I did not know Walt Disney testified before the House Un-American Activities Committee (HUAC) or about the Disney animators' strike. This time in Disney's longstanding history is an event the studio does not widely publicize. Considering the other texts we've engaged with surrounding labor unions and strikes, I investigated the dynamic between Disney and his animators.

The nature of the animation industry's product compared to manual labor industries warrant different demands from workers when on strike. There were strikes in many industries such as electrical machinery, sawmills, logging camps, textile, etc. (United States Department of Labor, 7). In these industries, the people usually called for fairer work hours, safe working conditions, minimum wage, and union control. Although Disney animators experienced labor challenges, the industry struggled with authorship and workplace culture. The issues the animators experienced are similar to the labor relations today in the creative industry regarding screen credit and intellectual property rights.

The tension between the animators and Disney also contributed to the discontentment of those who chose to strike. According to Jon Lewis, "The unfair labor practices at the Disney studios resulted from a paternalistic system in which rewards and punishments were distributed according to the personal whims of Walt Disney" (24). The public perceived Disney as the sole creator behind his animations and took the credit from weary animators who spent long hours in a tense work environment. Disney created a hierarchy within the studio, which may have intentionally isolated workers and dissuade them from unionizing. However, this technique backfired as the animators united to go on strike.

In the aftermath of the strike, Disney never forgave his workers. Lewis writes, "The negative publicity attending the strike militated against long-held notions of amicable relations between supposedly dedicated animators and their Uncle Walt" (23). Disney felt personally attacked and betrayed by those on strike.

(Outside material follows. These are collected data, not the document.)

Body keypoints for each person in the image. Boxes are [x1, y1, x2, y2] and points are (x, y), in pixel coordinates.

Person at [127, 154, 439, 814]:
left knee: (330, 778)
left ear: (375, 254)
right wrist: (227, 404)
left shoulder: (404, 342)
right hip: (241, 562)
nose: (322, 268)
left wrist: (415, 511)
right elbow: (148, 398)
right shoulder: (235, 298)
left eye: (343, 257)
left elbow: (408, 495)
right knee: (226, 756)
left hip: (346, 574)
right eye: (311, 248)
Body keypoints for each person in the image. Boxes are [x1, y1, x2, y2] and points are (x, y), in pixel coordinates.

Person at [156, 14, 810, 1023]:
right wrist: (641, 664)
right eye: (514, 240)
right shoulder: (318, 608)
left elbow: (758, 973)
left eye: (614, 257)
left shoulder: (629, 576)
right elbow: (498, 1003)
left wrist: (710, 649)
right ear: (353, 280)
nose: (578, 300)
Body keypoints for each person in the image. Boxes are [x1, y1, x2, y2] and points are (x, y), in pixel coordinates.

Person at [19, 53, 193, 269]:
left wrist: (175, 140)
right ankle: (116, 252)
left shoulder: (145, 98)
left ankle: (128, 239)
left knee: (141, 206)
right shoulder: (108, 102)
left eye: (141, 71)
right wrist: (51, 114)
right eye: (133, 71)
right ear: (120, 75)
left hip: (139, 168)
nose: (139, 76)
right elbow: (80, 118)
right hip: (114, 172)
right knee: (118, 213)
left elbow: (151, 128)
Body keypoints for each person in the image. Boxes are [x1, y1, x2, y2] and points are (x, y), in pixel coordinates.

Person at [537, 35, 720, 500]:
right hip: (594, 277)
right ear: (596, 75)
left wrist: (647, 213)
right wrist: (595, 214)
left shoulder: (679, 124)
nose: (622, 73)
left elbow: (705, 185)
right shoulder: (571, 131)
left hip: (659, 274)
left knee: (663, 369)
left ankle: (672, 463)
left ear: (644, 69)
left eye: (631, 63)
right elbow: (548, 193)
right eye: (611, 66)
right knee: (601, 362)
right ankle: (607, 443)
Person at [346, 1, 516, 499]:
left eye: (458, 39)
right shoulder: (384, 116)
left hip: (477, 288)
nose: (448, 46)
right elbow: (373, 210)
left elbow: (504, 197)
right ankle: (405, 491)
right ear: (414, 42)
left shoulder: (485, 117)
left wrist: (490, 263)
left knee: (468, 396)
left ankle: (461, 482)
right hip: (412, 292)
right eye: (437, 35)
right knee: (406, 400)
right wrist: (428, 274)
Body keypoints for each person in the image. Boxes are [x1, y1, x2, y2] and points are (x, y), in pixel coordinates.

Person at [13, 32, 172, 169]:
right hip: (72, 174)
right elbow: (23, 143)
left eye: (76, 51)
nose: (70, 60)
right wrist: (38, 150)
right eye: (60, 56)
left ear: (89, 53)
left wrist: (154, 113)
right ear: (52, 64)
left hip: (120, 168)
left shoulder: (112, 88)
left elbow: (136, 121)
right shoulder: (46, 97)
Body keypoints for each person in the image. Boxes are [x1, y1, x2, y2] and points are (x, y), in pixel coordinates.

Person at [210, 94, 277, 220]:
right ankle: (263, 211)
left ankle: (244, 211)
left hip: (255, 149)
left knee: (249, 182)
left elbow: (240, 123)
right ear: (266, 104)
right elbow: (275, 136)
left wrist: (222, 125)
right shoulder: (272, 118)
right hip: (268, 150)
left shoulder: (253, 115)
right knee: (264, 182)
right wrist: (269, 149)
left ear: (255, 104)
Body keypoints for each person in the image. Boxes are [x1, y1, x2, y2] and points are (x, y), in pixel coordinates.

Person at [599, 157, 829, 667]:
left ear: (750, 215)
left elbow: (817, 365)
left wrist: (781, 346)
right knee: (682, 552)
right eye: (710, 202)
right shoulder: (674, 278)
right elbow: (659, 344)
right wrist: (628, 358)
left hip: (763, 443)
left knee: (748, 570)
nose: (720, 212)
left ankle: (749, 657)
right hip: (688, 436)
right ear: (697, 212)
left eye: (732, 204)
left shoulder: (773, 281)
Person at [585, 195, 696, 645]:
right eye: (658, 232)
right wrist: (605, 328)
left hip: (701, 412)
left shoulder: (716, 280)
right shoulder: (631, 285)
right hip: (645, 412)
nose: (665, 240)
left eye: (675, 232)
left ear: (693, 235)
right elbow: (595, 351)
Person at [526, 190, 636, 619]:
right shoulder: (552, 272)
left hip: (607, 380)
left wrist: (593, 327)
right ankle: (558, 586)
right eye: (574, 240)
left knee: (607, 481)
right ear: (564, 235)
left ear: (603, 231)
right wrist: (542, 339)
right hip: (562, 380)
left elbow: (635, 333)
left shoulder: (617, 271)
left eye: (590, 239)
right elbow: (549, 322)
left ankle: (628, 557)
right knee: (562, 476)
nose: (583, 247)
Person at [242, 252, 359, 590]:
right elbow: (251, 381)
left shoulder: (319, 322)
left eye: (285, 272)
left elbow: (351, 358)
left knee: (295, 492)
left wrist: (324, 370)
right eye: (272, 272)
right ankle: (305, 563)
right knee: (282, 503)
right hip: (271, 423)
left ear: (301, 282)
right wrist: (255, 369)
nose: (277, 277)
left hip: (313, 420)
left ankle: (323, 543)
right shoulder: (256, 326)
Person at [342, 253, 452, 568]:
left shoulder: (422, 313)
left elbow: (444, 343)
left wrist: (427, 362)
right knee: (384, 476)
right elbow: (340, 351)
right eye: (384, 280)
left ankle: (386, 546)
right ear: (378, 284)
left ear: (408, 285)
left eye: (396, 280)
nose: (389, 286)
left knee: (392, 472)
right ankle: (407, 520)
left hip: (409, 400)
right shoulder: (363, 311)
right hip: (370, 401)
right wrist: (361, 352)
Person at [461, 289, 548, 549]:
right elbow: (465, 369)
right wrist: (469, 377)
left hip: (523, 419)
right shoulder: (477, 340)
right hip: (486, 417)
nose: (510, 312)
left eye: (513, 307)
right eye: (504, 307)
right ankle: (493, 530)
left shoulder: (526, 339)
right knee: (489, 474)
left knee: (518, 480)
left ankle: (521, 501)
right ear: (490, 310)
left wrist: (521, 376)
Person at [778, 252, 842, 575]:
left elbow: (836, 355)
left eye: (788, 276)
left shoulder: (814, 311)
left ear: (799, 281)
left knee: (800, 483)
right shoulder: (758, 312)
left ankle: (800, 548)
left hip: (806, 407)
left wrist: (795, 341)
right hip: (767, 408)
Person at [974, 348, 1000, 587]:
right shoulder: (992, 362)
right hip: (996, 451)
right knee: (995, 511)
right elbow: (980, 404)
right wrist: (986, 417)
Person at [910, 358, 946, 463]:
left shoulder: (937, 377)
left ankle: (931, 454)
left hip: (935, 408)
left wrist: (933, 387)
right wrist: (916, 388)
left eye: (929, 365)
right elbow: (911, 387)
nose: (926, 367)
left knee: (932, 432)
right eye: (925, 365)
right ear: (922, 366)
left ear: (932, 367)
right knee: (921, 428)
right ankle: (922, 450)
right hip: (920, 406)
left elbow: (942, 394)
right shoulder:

His testimony to HUAC blacklisted some of his colleagues and attempted to destroy their public image. There were also underlying tensions between Disney and those who returned to the studio to produce war films and propaganda. The familial atmosphere disappeared, and the studio didn't regain prominence during Disney's lifetime (Lewis 23-24). Despite the Disney animators' strike, I am amazed by how the studio bounced back and has become a global media corporation.